* [What the task asks]:
Give back the full listing exactly as written.

* [Records for this exercise]:

----------------------------------------

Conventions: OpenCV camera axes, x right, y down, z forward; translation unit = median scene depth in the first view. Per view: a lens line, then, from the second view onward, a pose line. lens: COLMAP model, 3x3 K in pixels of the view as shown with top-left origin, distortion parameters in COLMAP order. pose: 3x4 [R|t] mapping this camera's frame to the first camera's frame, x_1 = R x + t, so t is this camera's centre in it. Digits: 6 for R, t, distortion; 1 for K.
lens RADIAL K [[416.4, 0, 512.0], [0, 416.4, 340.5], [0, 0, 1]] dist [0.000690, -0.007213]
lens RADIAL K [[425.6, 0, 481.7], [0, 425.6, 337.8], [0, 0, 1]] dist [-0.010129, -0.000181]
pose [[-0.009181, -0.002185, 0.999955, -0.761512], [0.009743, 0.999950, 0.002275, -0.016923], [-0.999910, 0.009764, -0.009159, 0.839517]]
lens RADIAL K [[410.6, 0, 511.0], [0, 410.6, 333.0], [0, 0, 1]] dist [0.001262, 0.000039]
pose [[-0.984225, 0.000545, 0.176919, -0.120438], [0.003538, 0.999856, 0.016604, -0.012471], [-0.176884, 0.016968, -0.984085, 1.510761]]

----------------------------------------

* [Written solution]:
Conventions: OpenCV camera axes, x right, y down, z forward; translation unit = median scene depth in the first view. Per view: a lens line, then, from the second view onward, a pose line. lens: COLMAP model, 3x3 K in pixels of the view as shown with top-left origin, distortion parameters in COLMAP order. pose: 3x4 [R|t] mapping this camera's frame to the first camera's frame, x_1 = R x + t, so t is this camera's centre in it. Digits: 6 for R, t, distortion; 1 for K.
lens RADIAL K [[416.4, 0, 512.0], [0, 416.4, 340.5], [0, 0, 1]] dist [0.000690, -0.007213]
lens RADIAL K [[425.6, 0, 481.7], [0, 425.6, 337.8], [0, 0, 1]] dist [-0.010129, -0.000181]
pose [[-0.009181, -0.002185, 0.999955, -0.761512], [0.009743, 0.999950, 0.002275, -0.016923], [-0.999910, 0.009764, -0.009159, 0.839517]]
lens RADIAL K [[410.6, 0, 511.0], [0, 410.6, 333.0], [0, 0, 1]] dist [0.001262, 0.000039]
pose [[-0.984225, 0.000545, 0.176919, -0.120438], [0.003538, 0.999856, 0.016604, -0.012471], [-0.176884, 0.016968, -0.984085, 1.510761]]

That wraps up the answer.